Other moms who work at home with young ones will put the child in daycare. This might seem contrary to the notion of staying at home to be with your children, but there are times when there’s no other solution. Since you have control over your hours, you can drop your child off later than you would if you were commuting and you can also pick him or her up earlier. You can also visit at lunch if you like. As your children get older, and enter preschool, this arrangement will no longer be necessary.
Preschool children
If you have preschool-age children, your dreams for working at home become at once easier and more difficult. That is, at this age, children are more likely to play independently, but might also – vocally – demand your attention. This can be a challenge if you work on the phone.
Most moms find that the best arrangement for working at home with children this age is to work when the child is at preschool as well as in the early morning and late evening. Naptime is also ideal. Once your child gives up a nap, you can still institute a “quiet time” each day during which your child can read quietly, watch a movie, or do coloring or other artwork. This gives you a block of time to get some work done as well.
School age children
You might think that as soon as your children are in school, things will get easier. And they will. To a degree. But if you want to work full-time, you must account for those few hours after the kids get home from school and before your quitting time.

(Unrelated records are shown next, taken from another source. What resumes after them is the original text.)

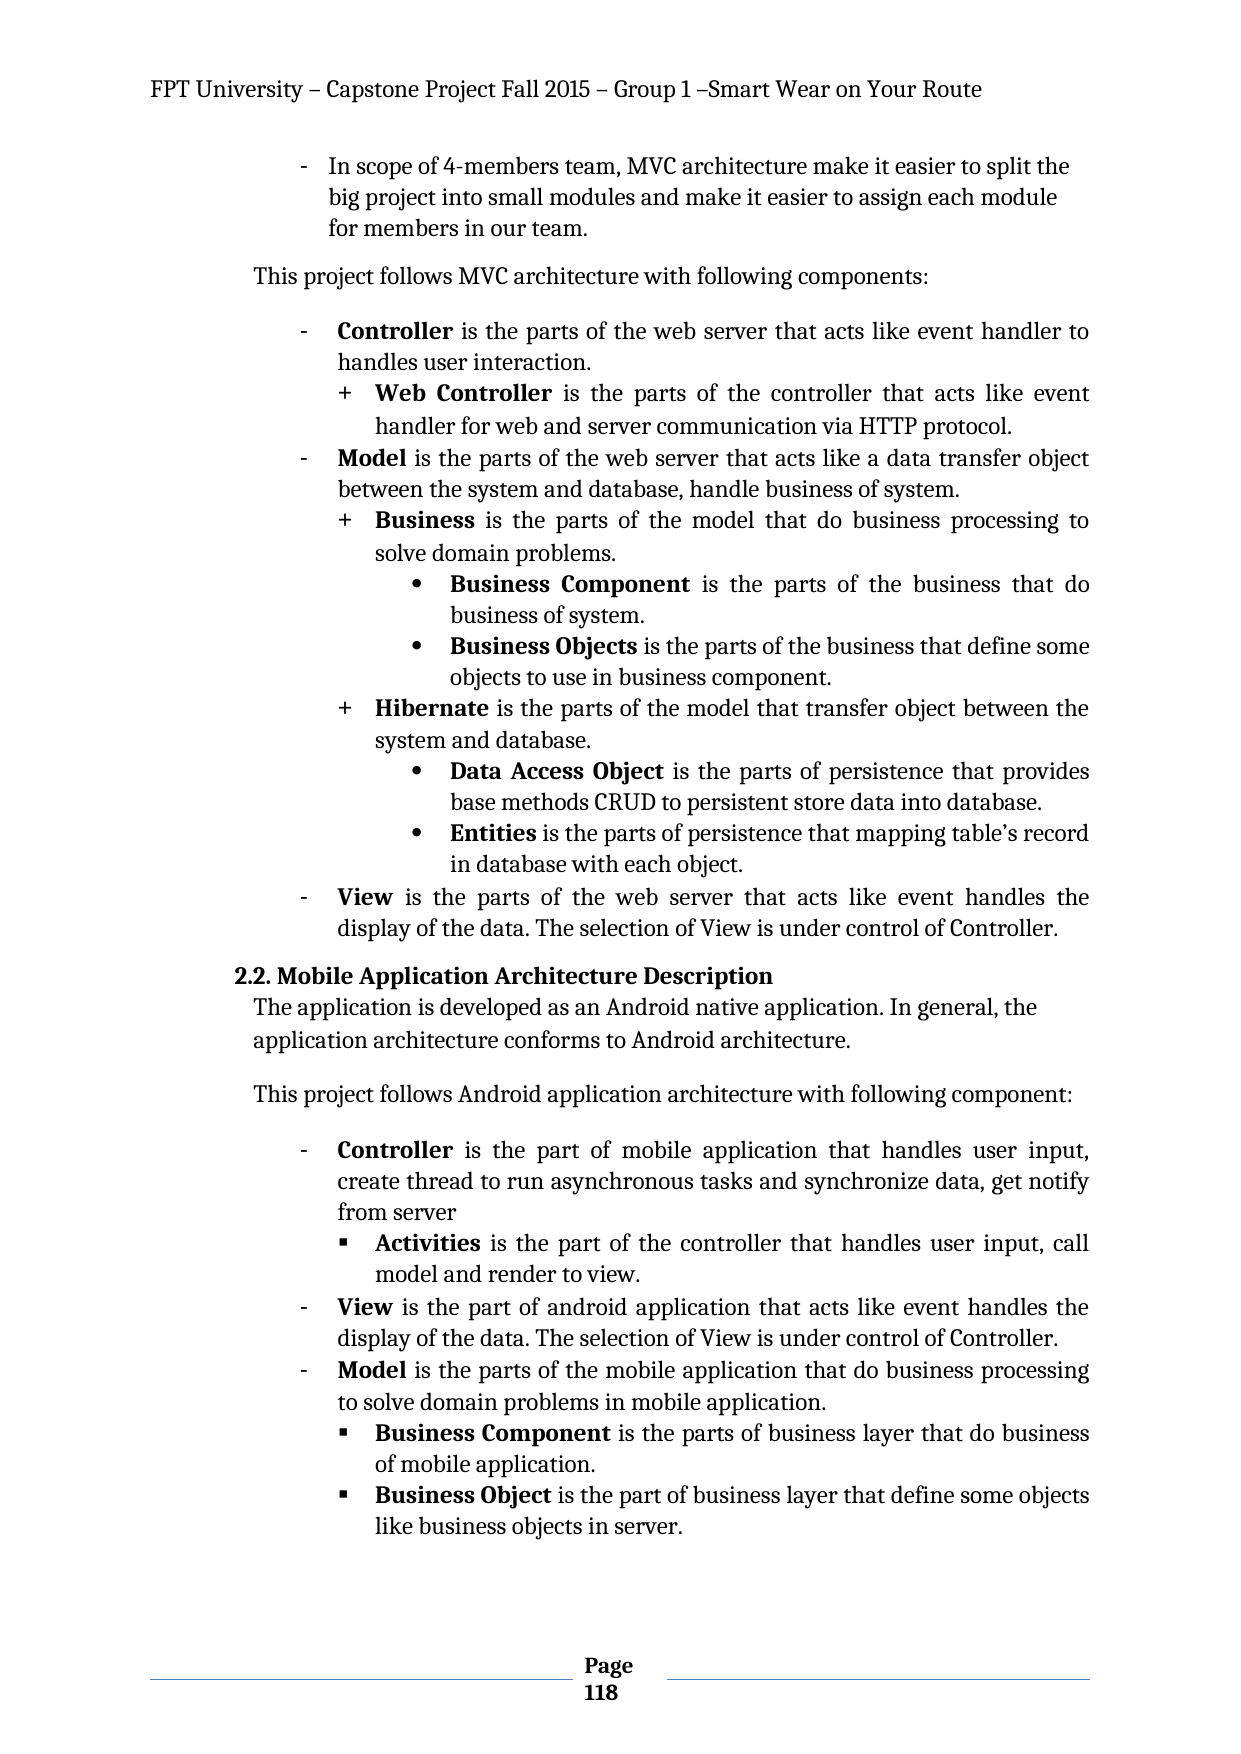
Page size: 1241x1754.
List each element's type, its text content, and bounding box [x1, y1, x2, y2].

list Business is the parts of the model that do business processing to solve domain problems. [337, 506, 1090, 567]
list Entities is the parts of persistence that mapping table’s record in database with each object. [412, 819, 1090, 879]
list Data Access Object is the parts of persistence that provides base methods CRUD to persistent store data into database. [412, 757, 1090, 817]
list Model is the parts of the web server that acts like a data transfer object between the system and database, handle business of system. [300, 443, 1090, 504]
list Business Objects is the parts of the business that define some objects to use in business component. [412, 632, 1090, 692]
list Model is the parts of the mobile application that do business processing to solve domain problems in mobile application. [300, 1354, 1090, 1416]
subtitle 2.2. Mobile Application Architecture Description [234, 962, 1090, 991]
list In scope of 4-members team, MVC architecture make it easier to split the big project into small modules and make it easier to assign each module for members in our team. [300, 150, 1090, 243]
list Controller is the parts of the web server that acts like event handler to handles user interaction. [300, 315, 1090, 377]
list Controller is the part of mobile application that handles user input, create thread to run asynchronous tasks and synchronize data, get notify from server [300, 1134, 1090, 1226]
list Business Object is the part of business layer that define some objects like business objects in server. [337, 1481, 1090, 1540]
list Business Component is the parts of the business that do business of system. [412, 570, 1090, 629]
list Hibernate is the parts of the model that transfer object between the system and database. [337, 694, 1090, 755]
list Business Component is the parts of business layer that do business of mobile application. [337, 1418, 1090, 1478]
list View is the part of android application that acts like event handles the display of the data. The selection of View is under control of Controller. [300, 1291, 1090, 1352]
text The application is developed as an Android native application. In general, the application architecture conforms to Android architecture. [253, 993, 1090, 1055]
list Activities is the part of the controller that handles user input, call model and render to view. [337, 1229, 1090, 1288]
list View is the parts of the web server that acts like event handles the display of the data. The selection of View is under control of Controller. [300, 881, 1090, 943]
text This project follows Android application architecture with following component: [253, 1080, 1090, 1109]
text This project follows MVC architecture with following components: [253, 262, 1090, 290]
list Web Controller is the parts of the controller that acts like event handler for web and server communication via HTTP protocol. [337, 379, 1090, 440]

Many moms simply take the approach that involves setting up business hours and keeping the kids on a schedule that requires they respect those business hours. You can make clear to the kids that you aren’t available until your business hours are over (perhaps 5 p.m.).
One of the best solutions for most moms will involve keeping the kids busy. If you find many after-school activities for the kids, you might have to drive them somewhere, but otherwise can work undisturbed in the afternoon hours. You might also make an arrangement with other parents to trade off childcare duties. Or, if the kids are older and can play fairly independently, you can offer to host play dates now and then. The kids will be busy and out of your hair and you can finish your day’s work.
Being at home with the children is one of the great motivators for moms who work at home, but it does take some planning and organizing.